> [REQUEST] The lines below starting at the line containing "AFYONKARAHİSAR'ın Sinanpaşa ilçesine" and ending at the line containing "L’ACIA, avise la population qu" are to be repeated exactly, with both ends kept and nothing else added.

> [DATA]

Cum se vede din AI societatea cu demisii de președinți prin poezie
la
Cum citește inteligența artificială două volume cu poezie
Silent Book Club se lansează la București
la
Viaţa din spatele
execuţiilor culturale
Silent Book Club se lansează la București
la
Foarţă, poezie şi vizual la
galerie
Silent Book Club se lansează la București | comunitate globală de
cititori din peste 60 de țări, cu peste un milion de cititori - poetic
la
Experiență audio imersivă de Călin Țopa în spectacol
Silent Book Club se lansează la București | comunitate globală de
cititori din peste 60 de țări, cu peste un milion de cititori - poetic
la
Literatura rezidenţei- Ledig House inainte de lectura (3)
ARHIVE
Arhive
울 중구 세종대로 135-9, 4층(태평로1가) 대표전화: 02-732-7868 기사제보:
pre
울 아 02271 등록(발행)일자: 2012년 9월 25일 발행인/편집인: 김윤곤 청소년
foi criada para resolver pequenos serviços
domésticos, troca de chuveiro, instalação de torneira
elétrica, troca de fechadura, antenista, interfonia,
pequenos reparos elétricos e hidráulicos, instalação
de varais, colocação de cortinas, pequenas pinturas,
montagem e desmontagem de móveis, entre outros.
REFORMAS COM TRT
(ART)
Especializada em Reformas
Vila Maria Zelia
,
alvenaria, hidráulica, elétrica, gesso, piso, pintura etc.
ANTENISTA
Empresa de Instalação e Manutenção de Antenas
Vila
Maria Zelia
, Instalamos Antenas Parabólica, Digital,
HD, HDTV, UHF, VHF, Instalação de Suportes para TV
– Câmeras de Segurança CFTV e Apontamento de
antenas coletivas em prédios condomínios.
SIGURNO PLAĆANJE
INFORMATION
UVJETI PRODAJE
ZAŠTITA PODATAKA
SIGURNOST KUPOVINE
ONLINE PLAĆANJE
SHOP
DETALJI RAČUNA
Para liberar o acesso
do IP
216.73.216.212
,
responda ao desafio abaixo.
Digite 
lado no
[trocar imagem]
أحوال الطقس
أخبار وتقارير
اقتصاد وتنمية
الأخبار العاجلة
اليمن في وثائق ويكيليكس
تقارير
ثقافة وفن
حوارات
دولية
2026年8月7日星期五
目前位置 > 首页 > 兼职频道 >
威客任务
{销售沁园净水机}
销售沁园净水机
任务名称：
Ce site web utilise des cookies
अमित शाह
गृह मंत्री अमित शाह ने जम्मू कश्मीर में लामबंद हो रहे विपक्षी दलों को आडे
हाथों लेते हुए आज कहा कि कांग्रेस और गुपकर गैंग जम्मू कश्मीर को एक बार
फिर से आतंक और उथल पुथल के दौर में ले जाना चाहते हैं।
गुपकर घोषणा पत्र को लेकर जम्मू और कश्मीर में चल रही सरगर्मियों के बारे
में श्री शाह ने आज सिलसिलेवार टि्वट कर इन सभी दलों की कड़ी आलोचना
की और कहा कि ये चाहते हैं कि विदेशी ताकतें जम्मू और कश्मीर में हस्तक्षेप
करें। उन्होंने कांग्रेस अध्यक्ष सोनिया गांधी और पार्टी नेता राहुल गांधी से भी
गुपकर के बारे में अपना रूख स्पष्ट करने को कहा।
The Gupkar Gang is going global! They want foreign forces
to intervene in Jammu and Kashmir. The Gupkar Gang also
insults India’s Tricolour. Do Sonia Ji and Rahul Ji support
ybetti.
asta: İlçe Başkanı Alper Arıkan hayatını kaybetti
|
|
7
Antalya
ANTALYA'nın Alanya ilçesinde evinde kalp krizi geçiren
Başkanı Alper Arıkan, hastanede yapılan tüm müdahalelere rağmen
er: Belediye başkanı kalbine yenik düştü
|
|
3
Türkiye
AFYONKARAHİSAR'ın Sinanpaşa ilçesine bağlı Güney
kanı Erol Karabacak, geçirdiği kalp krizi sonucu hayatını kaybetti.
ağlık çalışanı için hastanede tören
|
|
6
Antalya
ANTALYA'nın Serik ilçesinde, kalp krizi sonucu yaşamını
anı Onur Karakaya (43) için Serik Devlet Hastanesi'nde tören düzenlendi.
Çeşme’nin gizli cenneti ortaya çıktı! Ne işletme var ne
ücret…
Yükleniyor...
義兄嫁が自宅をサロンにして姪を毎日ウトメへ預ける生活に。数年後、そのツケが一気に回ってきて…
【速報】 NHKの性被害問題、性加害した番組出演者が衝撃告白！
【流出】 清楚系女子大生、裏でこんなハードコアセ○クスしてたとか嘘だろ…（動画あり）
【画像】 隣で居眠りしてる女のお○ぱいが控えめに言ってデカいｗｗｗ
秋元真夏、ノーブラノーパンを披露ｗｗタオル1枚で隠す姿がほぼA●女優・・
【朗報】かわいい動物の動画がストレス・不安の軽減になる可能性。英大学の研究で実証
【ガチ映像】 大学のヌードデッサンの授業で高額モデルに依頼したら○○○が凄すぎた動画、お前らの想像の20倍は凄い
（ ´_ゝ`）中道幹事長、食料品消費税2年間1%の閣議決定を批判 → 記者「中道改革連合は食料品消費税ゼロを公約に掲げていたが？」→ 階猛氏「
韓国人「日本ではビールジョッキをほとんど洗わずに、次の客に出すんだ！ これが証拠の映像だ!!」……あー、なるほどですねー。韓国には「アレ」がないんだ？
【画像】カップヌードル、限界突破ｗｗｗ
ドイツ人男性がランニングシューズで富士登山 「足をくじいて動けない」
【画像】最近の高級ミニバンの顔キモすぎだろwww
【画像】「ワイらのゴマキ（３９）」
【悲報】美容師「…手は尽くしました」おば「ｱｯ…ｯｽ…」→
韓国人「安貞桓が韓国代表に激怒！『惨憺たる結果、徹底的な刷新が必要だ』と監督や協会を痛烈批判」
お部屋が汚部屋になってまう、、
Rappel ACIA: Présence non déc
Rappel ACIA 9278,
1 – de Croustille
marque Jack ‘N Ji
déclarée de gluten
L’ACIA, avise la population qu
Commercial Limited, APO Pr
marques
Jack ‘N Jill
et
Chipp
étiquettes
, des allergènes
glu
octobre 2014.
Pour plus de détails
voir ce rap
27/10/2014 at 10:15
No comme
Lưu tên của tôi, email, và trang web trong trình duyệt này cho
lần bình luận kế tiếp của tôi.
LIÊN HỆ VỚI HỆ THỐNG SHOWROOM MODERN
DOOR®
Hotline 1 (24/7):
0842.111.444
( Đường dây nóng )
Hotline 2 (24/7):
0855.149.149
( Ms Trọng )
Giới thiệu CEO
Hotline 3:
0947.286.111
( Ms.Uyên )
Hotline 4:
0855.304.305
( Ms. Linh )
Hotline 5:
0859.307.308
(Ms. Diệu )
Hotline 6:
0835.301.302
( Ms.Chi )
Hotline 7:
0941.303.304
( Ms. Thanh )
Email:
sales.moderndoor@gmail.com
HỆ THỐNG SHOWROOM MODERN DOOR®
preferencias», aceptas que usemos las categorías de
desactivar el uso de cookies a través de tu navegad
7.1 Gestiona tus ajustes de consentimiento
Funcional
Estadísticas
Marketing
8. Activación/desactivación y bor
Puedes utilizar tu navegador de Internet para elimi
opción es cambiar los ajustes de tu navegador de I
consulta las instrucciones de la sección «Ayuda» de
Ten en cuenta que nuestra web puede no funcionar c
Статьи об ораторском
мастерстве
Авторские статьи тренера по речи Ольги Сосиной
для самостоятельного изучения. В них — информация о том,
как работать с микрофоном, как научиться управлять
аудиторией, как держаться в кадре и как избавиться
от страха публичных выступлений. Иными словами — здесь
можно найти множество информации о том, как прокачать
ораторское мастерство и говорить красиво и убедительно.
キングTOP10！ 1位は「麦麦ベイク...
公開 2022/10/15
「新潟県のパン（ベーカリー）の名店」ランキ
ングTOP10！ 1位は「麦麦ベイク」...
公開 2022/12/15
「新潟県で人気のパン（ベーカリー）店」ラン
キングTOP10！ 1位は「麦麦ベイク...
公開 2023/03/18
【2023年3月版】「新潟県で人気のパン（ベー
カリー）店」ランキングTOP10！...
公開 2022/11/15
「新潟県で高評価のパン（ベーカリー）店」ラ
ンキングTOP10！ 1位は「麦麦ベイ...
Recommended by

> [SOLUTION BELOW]
AFYONKARAHİSAR'ın Sinanpaşa ilçesine bağlı Güney
kanı Erol Karabacak, geçirdiği kalp krizi sonucu hayatını kaybetti.
ağlık çalışanı için hastanede tören
|
|
6
Antalya
ANTALYA'nın Serik ilçesinde, kalp krizi sonucu yaşamını
anı Onur Karakaya (43) için Serik Devlet Hastanesi'nde tören düzenlendi.
Çeşme’nin gizli cenneti ortaya çıktı! Ne işletme var ne
ücret…
Yükleniyor...
義兄嫁が自宅をサロンにして姪を毎日ウトメへ預ける生活に。数年後、そのツケが一気に回ってきて…
【速報】 NHKの性被害問題、性加害した番組出演者が衝撃告白！
【流出】 清楚系女子大生、裏でこんなハードコアセ○クスしてたとか嘘だろ…（動画あり）
【画像】 隣で居眠りしてる女のお○ぱいが控えめに言ってデカいｗｗｗ
秋元真夏、ノーブラノーパンを披露ｗｗタオル1枚で隠す姿がほぼA●女優・・
【朗報】かわいい動物の動画がストレス・不安の軽減になる可能性。英大学の研究で実証
【ガチ映像】 大学のヌードデッサンの授業で高額モデルに依頼したら○○○が凄すぎた動画、お前らの想像の20倍は凄い
（ ´_ゝ`）中道幹事長、食料品消費税2年間1%の閣議決定を批判 → 記者「中道改革連合は食料品消費税ゼロを公約に掲げていたが？」→ 階猛氏「
韓国人「日本ではビールジョッキをほとんど洗わずに、次の客に出すんだ！ これが証拠の映像だ!!」……あー、なるほどですねー。韓国には「アレ」がないんだ？
【画像】カップヌードル、限界突破ｗｗｗ
ドイツ人男性がランニングシューズで富士登山 「足をくじいて動けない」
【画像】最近の高級ミニバンの顔キモすぎだろwww
【画像】「ワイらのゴマキ（３９）」
【悲報】美容師「…手は尽くしました」おば「ｱｯ…ｯｽ…」→
韓国人「安貞桓が韓国代表に激怒！『惨憺たる結果、徹底的な刷新が必要だ』と監督や協会を痛烈批判」
お部屋が汚部屋になってまう、、
Rappel ACIA: Présence non déc
Rappel ACIA 9278,
1 – de Croustille
marque Jack ‘N Ji
déclarée de gluten
L’ACIA, avise la population qu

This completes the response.